La procédure judiciaire, engagée depuis décembre 2018, devant la Cour de justice de la CEDEAO (Communauté Economique des Etats de l’Afrique de l’Ouest) par sept organisations de la société civile et une journaliste bloggeuse, a connu son épilogue ce 25 juin 2020 à Abuja (Nigeria, siège de l’institution communautaire).
La juridiction sous-régionale fait ainsi droit aux organisations de la société civile demanderesses dans leur volonté de «voir l’Etat togolais être condamné pour violation de la liberté d’expression, un droit fondamental reconnu à tous». En septembre 2017, les Togolais avaient été privés d’accès à Internet pour cause de manifestations publiques d’envergure historique qui ont ébranlé le pouvoir togolais. Celles-ci avaient lieu à l’appel de plusieurs partis politiques, notamment le PNP (Parti National Panafricain (de Tikpi Atchadam) et de celui du principal parti de l’opposition d’antan, l’ANC (Alliance Nationale pour le Changement) de Jean-Pierre Fabre.
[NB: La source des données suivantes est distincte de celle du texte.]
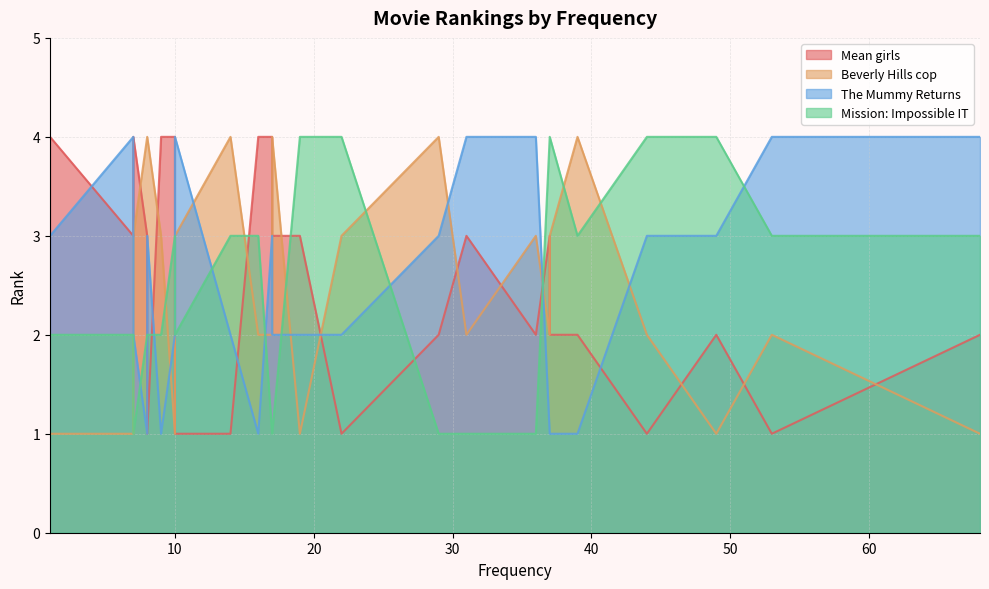

What is the minimum value for The Mummy Returns?

1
Cette plainte précitée avait été introduite en décembre 2018, en attendant l’évaluation des préjudices économiques occasionnés par une coupure volontaire d’Internet décidée et exécutée par les autorités togolaises. L’institution judiciaire de la CEDEAO a jugé que «la restriction de l’accès à Internet opérée du 05 au 10 septembre, et de nouveau du 19 au 21 octobre 2017, était non fondée par la loi, et constituait une violation de la liberté d’expression».
Pour les parties requérantes qui s’alignent sur les mots de Marceau Sivieude (Directeur régional adjoint pour l’Afrique de l’Ouest et l’Afrique centrale à Amnesty International), cette décision de la Cour est une «victoire très importante pour les droits humains». Ces OSC estiment également qu’à travers cette décision, la Cour de justice de la CEDEAO voudrait adresser un message aux autres Etats de la régions qui ont recours à des coupures d’internet lors des élections ou des manifestations pour museler les voix dissidentes.
Commentant la décision communautaire autour de cette restriction d’accès à Internet, le directeur d’Amnesty International, section Togo, Dr Aimé Addi, estime qu’au-delà du musellement des partis protestataires, ces coupures ont empêché plusieurs citoyens d’exprimer leur opinion et de surcroît, ont empiété sur le bon déroulement de leurs activités économiques. Il a aussi relevé un effet très néfaste que cette coupure a engendré dans le fonctionnement des ONG militant dans la défense des droits humains. «Cette coupure a empêché la société civile de s’organiser pour les manifestations, de s’exprimer et d’informer sur la mobilisation (ndlr : populaire qui était en cours dans le pays)», énumère ce juriste. En plus des deux millions de francs symboliques que l’Etat togolais devra verser à chaque requérant dans cette affaire, la Cour lui enjoint de prendre toutes les mesures nécessaires de non répétition tout en garantissant le droit à la liberté d’expression, conformément à ses obligations en matière des droits humains.